I briefly explored the Wat Arun temple before heading to Chinatown. Food, of all types, some known and others a mystery, were there to be enjoyed, experienced. I overcame slight moral reservations and ended up trying the Shark Fin soup, as well as a delicious Baked Sea Bass with Chinese herbs. As for the soup, well…I tried it. It wasn’t repulsive, but I won’t be ordering again any time soon.

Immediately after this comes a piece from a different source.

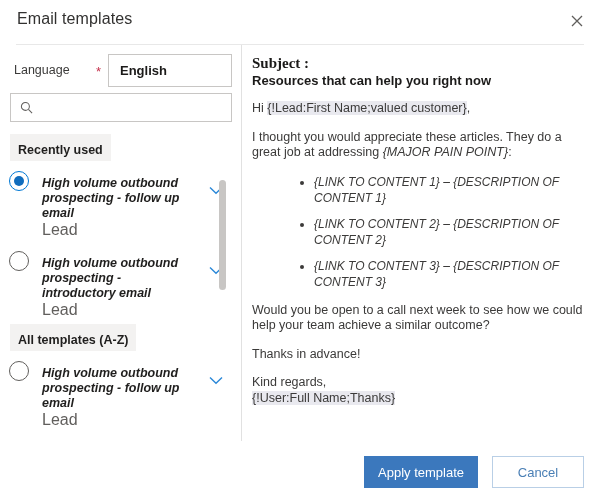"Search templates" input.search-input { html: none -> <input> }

John and I, along with our new German friend, Julia, went to the Chatuchak market in Bangkok. The market is a sprawling collection of stands and stalls, both inside a simple structure, as well as outside along the closed road. Thousands of people mill about purchasing anything and everything imaginable, from flowers, to handcrafted teak wood furniture, to designer jeans, Birkenstock sandals, pythons, and roosters. We exited one avenue of the market to get some fresh air and came upon a local family going about life as usual. The father was barbecuing while the mother tended to brushing the daughter’s hair. A scene that happens anywhere and everywhere in this world, though from this photo, many westerners would be struck by the surrounding environment. The contrast of simple human beauty in an urban wasteland was striking, indeed. Instead of feeling pity for the family, which I initially thought I would feel, I was overcome by the love in action and felt gratitude for being able to briefly share such a precious family moment.
I have found your first several days in Bangkok are spent recovering from the previous night. It’s a rite of passage. Bangkok is a lot like Las Vegas, except with a soul and for a fraction of the cost.